### Work order
Give the entries again exactly as they appear, but without the images.

### The data

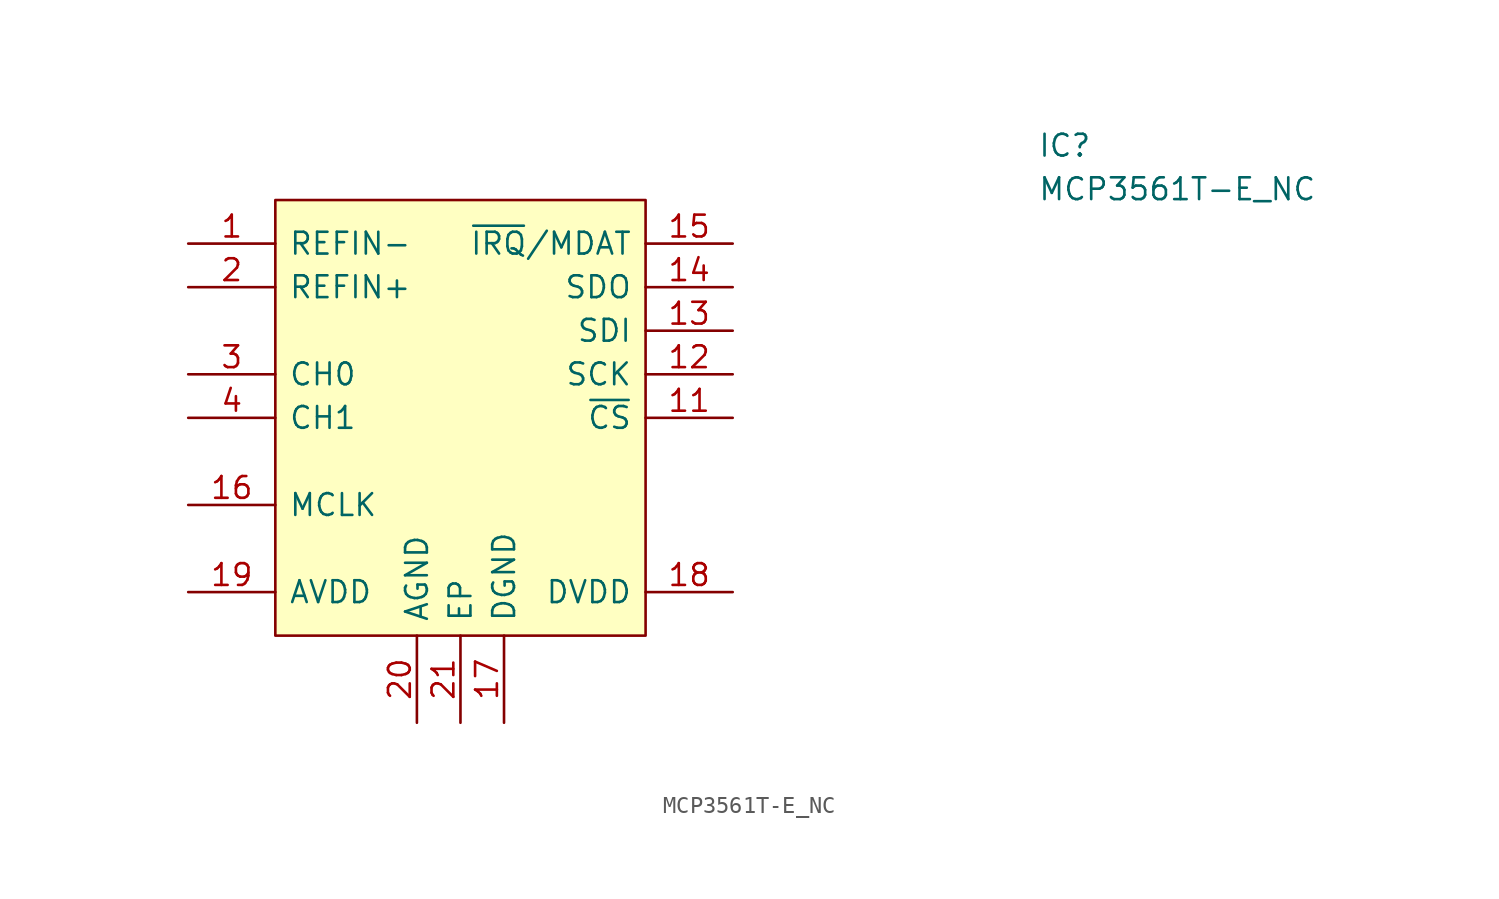
<source format=kicad_sym>
(kicad_symbol_lib
  (version 20211014)
  (generator kicad_symbol_editor)
  (symbol "MCP3561T-E_NC"
    (pin_names
      (offset 0.762))
    (property "Reference" "IC"
      (at 34.29 15.24 0)
      (effects (font (size 1.27 1.27)) (justify left)))
    (property "Value" "MCP3561T-E_NC"
      (at 34.29 12.7 0)
      (effects (font (size 1.27 1.27)) (justify left)))
    (symbol "MCP3561T-E_NC_0_0"
      (pin passive line (at -15.24 9.525 0) (length 5.08) (name "REFIN-" (effects (font (size 1.27 1.27)))) (number "1" (effects (font (size 1.27 1.27)))))
      (pin passive line (at 16.51 -0.635 180) (length 5.08) (name "~{CS}" (effects (font (size 1.27 1.27)))) (number "11" (effects (font (size 1.27 1.27)))))
      (pin passive line (at 16.51 1.905 180) (length 5.08) (name "SCK" (effects (font (size 1.27 1.27)))) (number "12" (effects (font (size 1.27 1.27)))))
      (pin passive line (at 16.51 4.445 180) (length 5.08) (name "SDI" (effects (font (size 1.27 1.27)))) (number "13" (effects (font (size 1.27 1.27)))))
      (pin passive line (at 16.51 6.985 180) (length 5.08) (name "SDO" (effects (font (size 1.27 1.27)))) (number "14" (effects (font (size 1.27 1.27)))))
      (pin passive line (at 16.51 9.525 180) (length 5.08) (name "~{IRQ}/MDAT" (effects (font (size 1.27 1.27)))) (number "15" (effects (font (size 1.27 1.27)))))
      (pin passive line (at -15.24 -5.715 0) (length 5.08) (name "MCLK" (effects (font (size 1.27 1.27)))) (number "16" (effects (font (size 1.27 1.27)))))
      (pin passive line (at 3.175 -18.415 90) (length 5.08) (name "DGND" (effects (font (size 1.27 1.27)))) (number "17" (effects (font (size 1.27 1.27)))))
      (pin passive line (at 16.51 -10.795 180) (length 5.08) (name "DVDD" (effects (font (size 1.27 1.27)))) (number "18" (effects (font (size 1.27 1.27)))))
      (pin passive line (at -15.24 -10.795 0) (length 5.08) (name "AVDD" (effects (font (size 1.27 1.27)))) (number "19" (effects (font (size 1.27 1.27)))))
      (pin passive line (at -15.24 6.985 0) (length 5.08) (name "REFIN+" (effects (font (size 1.27 1.27)))) (number "2" (effects (font (size 1.27 1.27)))))
      (pin passive line (at -1.905 -18.415 90) (length 5.08) (name "AGND" (effects (font (size 1.27 1.27)))) (number "20" (effects (font (size 1.27 1.27)))))
      (pin passive line (at 0.635 -18.415 90) (length 5.08) (name "EP" (effects (font (size 1.27 1.27)))) (number "21" (effects (font (size 1.27 1.27)))))
      (pin passive line (at -15.24 1.905 0) (length 5.08) (name "CH0" (effects (font (size 1.27 1.27)))) (number "3" (effects (font (size 1.27 1.27)))))
      (pin passive line (at -15.24 -0.635 0) (length 5.08) (name "CH1" (effects (font (size 1.27 1.27)))) (number "4" (effects (font (size 1.27 1.27))))))
    (symbol "MCP3561T-E_NC_0_1"
      (polyline (pts (xy -10.16 12.065) (xy 11.43 12.065) (xy 11.43 -13.335) (xy -10.16 -13.335) (xy -10.16 12.065)) (stroke (width 0.152) (type default) (color 0 0 0 0)) (fill (type background))))))
</source>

### Exercise result
<source format=kicad_sym>
(kicad_symbol_lib
  (version 20211014)
  (generator kicad_symbol_editor)
  (symbol "MCP3561T-E_NC"
    (pin_names
      (offset 0.762))
    (property "Reference" "IC"
      (at 34.29 15.24 0)
      (effects (font (size 1.27 1.27)) (justify left)))
    (property "Value" "MCP3561T-E_NC"
      (at 34.29 12.7 0)
      (effects (font (size 1.27 1.27)) (justify left)))
    (symbol "MCP3561T-E_NC_0_0"
      (pin passive line (at -15.24 9.525 0) (length 5.08) (name "REFIN-" (effects (font (size 1.27 1.27)))) (number "1" (effects (font (size 1.27 1.27)))))
      (pin passive line (at 16.51 -0.635 180) (length 5.08) (name "~{CS}" (effects (font (size 1.27 1.27)))) (number "11" (effects (font (size 1.27 1.27)))))
      (pin passive line (at 16.51 1.905 180) (length 5.08) (name "SCK" (effects (font (size 1.27 1.27)))) (number "12" (effects (font (size 1.27 1.27)))))
      (pin passive line (at 16.51 4.445 180) (length 5.08) (name "SDI" (effects (font (size 1.27 1.27)))) (number "13" (effects (font (size 1.27 1.27)))))
      (pin passive line (at 16.51 6.985 180) (length 5.08) (name "SDO" (effects (font (size 1.27 1.27)))) (number "14" (effects (font (size 1.27 1.27)))))
      (pin passive line (at 16.51 9.525 180) (length 5.08) (name "~{IRQ}/MDAT" (effects (font (size 1.27 1.27)))) (number "15" (effects (font (size 1.27 1.27)))))
      (pin passive line (at -15.24 -5.715 0) (length 5.08) (name "MCLK" (effects (font (size 1.27 1.27)))) (number "16" (effects (font (size 1.27 1.27)))))
      (pin passive line (at 3.175 -18.415 90) (length 5.08) (name "DGND" (effects (font (size 1.27 1.27)))) (number "17" (effects (font (size 1.27 1.27)))))
      (pin passive line (at 16.51 -10.795 180) (length 5.08) (name "DVDD" (effects (font (size 1.27 1.27)))) (number "18" (effects (font (size 1.27 1.27)))))
      (pin passive line (at -15.24 -10.795 0) (length 5.08) (name "AVDD" (effects (font (size 1.27 1.27)))) (number "19" (effects (font (size 1.27 1.27)))))
      (pin passive line (at -15.24 6.985 0) (length 5.08) (name "REFIN+" (effects (font (size 1.27 1.27)))) (number "2" (effects (font (size 1.27 1.27)))))
      (pin passive line (at -1.905 -18.415 90) (length 5.08) (name "AGND" (effects (font (size 1.27 1.27)))) (number "20" (effects (font (size 1.27 1.27)))))
      (pin passive line (at 0.635 -18.415 90) (length 5.08) (name "EP" (effects (font (size 1.27 1.27)))) (number "21" (effects (font (size 1.27 1.27)))))
      (pin passive line (at -15.24 1.905 0) (length 5.08) (name "CH0" (effects (font (size 1.27 1.27)))) (number "3" (effects (font (size 1.27 1.27)))))
      (pin passive line (at -15.24 -0.635 0) (length 5.08) (name "CH1" (effects (font (size 1.27 1.27)))) (number "4" (effects (font (size 1.27 1.27))))))
    (symbol "MCP3561T-E_NC_0_1"
      (polyline (pts (xy -10.16 12.065) (xy 11.43 12.065) (xy 11.43 -13.335) (xy -10.16 -13.335) (xy -10.16 12.065)) (stroke (width 0.152) (type default) (color 0 0 0 0)) (fill (type background))))))
</source>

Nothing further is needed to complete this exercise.